Girls Group Mentoring Toolkit

This Girls Group Mentoring Toolkit provides the tools, resources and support to create, implement, deliver and evaluate a quality group mentoring program for girls, ages 9-13, in your community. The Toolkit is intended to be used in a range of communities, and can be adapted to the unique values, needs, strengths and challenges that each community encompasses.

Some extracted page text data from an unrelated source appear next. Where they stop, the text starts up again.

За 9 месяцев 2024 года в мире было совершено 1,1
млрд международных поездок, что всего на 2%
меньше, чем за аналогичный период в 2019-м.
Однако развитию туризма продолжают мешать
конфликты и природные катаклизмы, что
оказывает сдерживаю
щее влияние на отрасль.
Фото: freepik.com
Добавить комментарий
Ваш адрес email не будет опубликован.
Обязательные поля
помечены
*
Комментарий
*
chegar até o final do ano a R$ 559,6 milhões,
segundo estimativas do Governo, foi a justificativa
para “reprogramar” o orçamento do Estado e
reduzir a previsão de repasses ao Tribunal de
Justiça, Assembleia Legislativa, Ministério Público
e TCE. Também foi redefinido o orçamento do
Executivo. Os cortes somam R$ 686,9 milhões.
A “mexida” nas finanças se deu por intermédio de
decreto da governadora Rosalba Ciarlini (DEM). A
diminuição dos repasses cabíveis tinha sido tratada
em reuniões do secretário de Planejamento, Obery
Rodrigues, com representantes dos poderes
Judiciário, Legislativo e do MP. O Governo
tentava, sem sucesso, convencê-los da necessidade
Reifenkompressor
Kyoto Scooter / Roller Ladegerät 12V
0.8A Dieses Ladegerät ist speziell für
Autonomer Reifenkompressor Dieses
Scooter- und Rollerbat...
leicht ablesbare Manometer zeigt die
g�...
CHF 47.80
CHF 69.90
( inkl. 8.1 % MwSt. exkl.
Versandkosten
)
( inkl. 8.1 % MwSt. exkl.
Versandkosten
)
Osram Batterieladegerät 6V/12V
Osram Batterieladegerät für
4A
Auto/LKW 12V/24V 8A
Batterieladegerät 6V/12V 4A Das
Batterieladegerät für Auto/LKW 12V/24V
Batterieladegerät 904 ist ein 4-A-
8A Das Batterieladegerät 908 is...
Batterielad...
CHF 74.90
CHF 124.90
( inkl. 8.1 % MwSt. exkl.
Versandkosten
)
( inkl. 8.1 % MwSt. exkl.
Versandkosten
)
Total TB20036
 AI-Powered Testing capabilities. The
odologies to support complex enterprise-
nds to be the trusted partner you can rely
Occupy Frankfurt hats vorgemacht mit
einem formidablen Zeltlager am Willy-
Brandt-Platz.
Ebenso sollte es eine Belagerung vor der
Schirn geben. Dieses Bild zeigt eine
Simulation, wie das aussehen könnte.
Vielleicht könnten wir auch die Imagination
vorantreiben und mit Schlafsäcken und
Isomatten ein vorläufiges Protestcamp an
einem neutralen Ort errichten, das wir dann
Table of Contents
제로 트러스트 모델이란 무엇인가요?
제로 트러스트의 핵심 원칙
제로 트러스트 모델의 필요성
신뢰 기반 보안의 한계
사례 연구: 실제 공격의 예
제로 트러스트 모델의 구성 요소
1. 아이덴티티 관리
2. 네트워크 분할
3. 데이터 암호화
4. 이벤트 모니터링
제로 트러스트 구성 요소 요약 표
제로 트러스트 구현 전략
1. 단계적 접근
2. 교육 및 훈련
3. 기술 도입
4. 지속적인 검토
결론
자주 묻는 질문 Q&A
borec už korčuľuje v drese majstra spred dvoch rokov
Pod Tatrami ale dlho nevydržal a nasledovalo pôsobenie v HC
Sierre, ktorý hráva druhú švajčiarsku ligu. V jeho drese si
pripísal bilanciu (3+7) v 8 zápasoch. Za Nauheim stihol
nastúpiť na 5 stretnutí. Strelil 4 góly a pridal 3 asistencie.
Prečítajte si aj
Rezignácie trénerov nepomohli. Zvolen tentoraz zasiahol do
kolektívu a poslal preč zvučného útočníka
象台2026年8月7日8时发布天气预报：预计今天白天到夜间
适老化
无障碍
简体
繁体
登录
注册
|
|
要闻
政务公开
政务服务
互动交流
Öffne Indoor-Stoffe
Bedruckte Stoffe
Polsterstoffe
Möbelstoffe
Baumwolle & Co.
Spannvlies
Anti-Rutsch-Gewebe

Recruitment, Screening & Matching

Engaging Mentees

Just like recruiting mentors, it’s important to consider whom you are targeting as mentees and how to best engage them in the program. Successful mentee recruitment means knowing your community and the girls in your community. If you’re unsure about who the girls in your community are, speak with other community members for support and input. Reaching out and connecting to the potential mentees’ parents or guardians, as well as organizations that may be in their personal or professional networks, is just as important as reaching the girls themselves. When planning your recruitment strategy for mentees, consider the following:

Set criteria or guidelines for your target mentees

  • It is important to set criteria for mentee eligibility and referral based on your program’s mission, goals and objectives (Sherk, 2006).
  • Reflect upon what girls will benefit most from this opportunity. Who are you targeting and what are the program goals?
  • If your program is tailored to a specific population, there will be participants with certain characteristics that will likely gain more benefits. This is not intended to be exclusive, rather to ensure girls are getting the most valuable experience possible.

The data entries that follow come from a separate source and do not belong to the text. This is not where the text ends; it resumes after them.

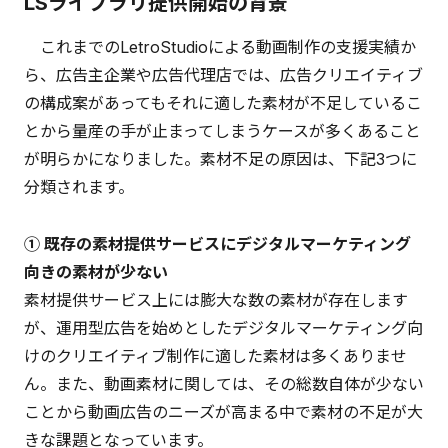
LSライブラリ提供開始の背景
これまでのLetroStudioによる動画制作の支援実績か
ら、広告主企業や広告代理店では、広告クリエイティブ
の構成案があってもそれに適した素材が不足しているこ
とから量産の手が止まってしまうケースが多くあること
が明らかになりました。素材不足の原因は、下記3つに
分類されます。
① 既存の素材提供サービスにデジタルマーケティング
向きの素材が少ない
素材提供サービス上には膨大な数の素材が存在します
が、運用型広告を始めとしたデジタルマーケティング向
けのクリエイティブ制作に適した素材は多くありませ
ん。また、動画素材に関しては、その総数自体が少ない
ことから動画広告のニーズが高まる中で素材の不足が大
きな課題となっています。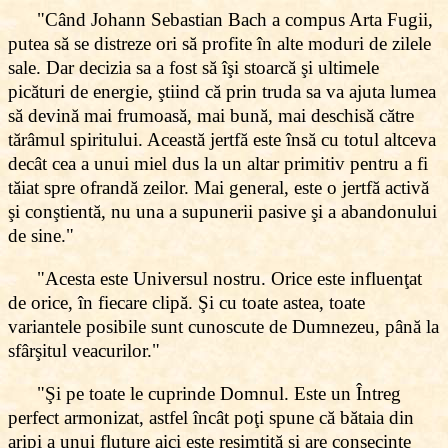
"Când Johann Sebastian Bach a compus Arta Fugii,
putea să se distreze ori să profite în alte moduri de zilele
sale. Dar decizia sa a fost să îşi stoarcă şi ultimele
picături de energie, ştiind că prin truda sa va ajuta lumea
să devină mai frumoasă, mai bună, mai deschisă către
tărâmul spiritului. Această jertfă este însă cu totul altceva
decât cea a unui miel dus la un altar primitiv pentru a fi
tăiat spre ofrandă zeilor. Mai general, este o jertfă activă
şi conştientă, nu una a supunerii pasive şi a abandonului
de sine."
"Acesta este Universul nostru. Orice este influenţat
de orice, în fiecare clipă. Şi cu toate astea, toate
variantele posibile sunt cunoscute de Dumnezeu, până la
sfârşitul veacurilor."
"Şi pe toate le cuprinde Domnul. Este un Întreg
perfect armonizat, astfel încât poţi spune că bătaia din
aripi a unui fluture aici este resimţită şi are consecinţe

Establish key connections or community partners as referral sources

  • Who can help get the word out, especially to any communities your organization is not sufficiently connected with?
  • Most group programs receive assistance recruiting mentees from school counsellors, teachers or other community-based organizations (Sherk, 2006). It’s important to share the mentee eligibility criteria with these partners.
  • Ensure these partners understand the goals of your program and are connected to diverse groups of girls that reflect your criteria

Develop promotional materials

Avoid adding stigma to participants by using strength-based language. For example, ask community partners to “nominate” girls for the program, rather than “refer.” Promote the program as a “leadership and learning opportunity” rather than a program for girls “at risk”. 

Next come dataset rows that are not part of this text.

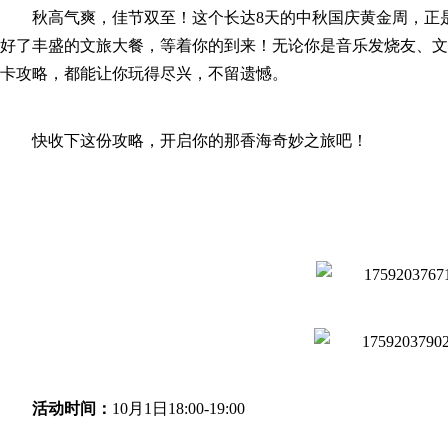
秋高气爽，佳节双至！这个长达8天的中秋国庆黄金周，正
好了丰盛的文旅大餐，等着你的到来！无论你是音乐发烧友、文
卡攻略，都能让你玩得尽兴，不留遗憾。
快收下这份攻略，开启你的那香海奇妙之旅吧！
活动时间：
10月1日18:00-19:00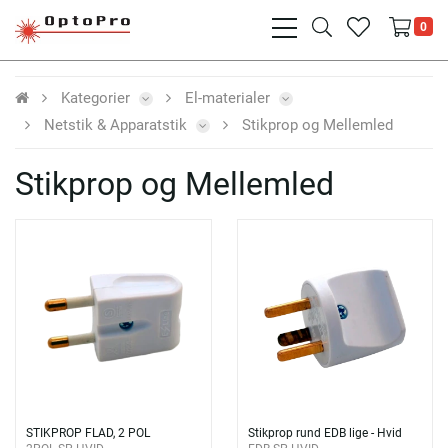
bars
search
heart
0
light
light
light
Kategorier
El-materialer
Netstik & Apparatstik
Stikprop og Mellemled
Stikprop og Mellemled
STIKPROP FLAD, 2 POL
Stikprop rund EDB lige - Hvid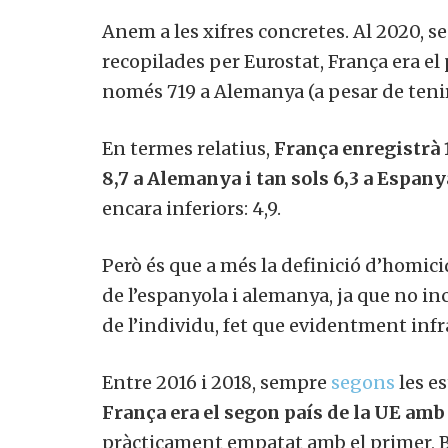
Anem a les xifres concretes. Al 2020, s
recopilades per Eurostat, França era el
només 719 a Alemanya (a pesar de teni
En termes relatius,
França enregistrà 
8,7 a Alemanya i tan sols 6,3 a Espany
encara inferiors: 4,9.
Però és que a més la definició d’homici
de l’espanyola i alemanya, ja que no i
de l’individu, fet que evidentment infr
Entre 2016 i 2018, sempre
segons
les es
França era el segon país de la UE amb
pràcticament empatat amb el primer, B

  • How are you going to get girls excited about this opportunity? What promotional materials can you create to advertise the opportunity?
  • Help girls relate to your promotional material by using youth-friendly language, graphics that appeal to girls and images that reflect different ages, sizes, races and abilities.
  • Include information in your material that is important to parents/guardians, such as the program’s purpose, objectives and topics.
  • Referral forms can be helpful in spreading information about your program. It’s important to note that a family’s right to privacy should also be protected when using referral forms.
It’s imperative to carefully consider how you are going to recruit the right participants for your program. As you develop this plan, review the goals, outcomes and program participants that you have determined earlier.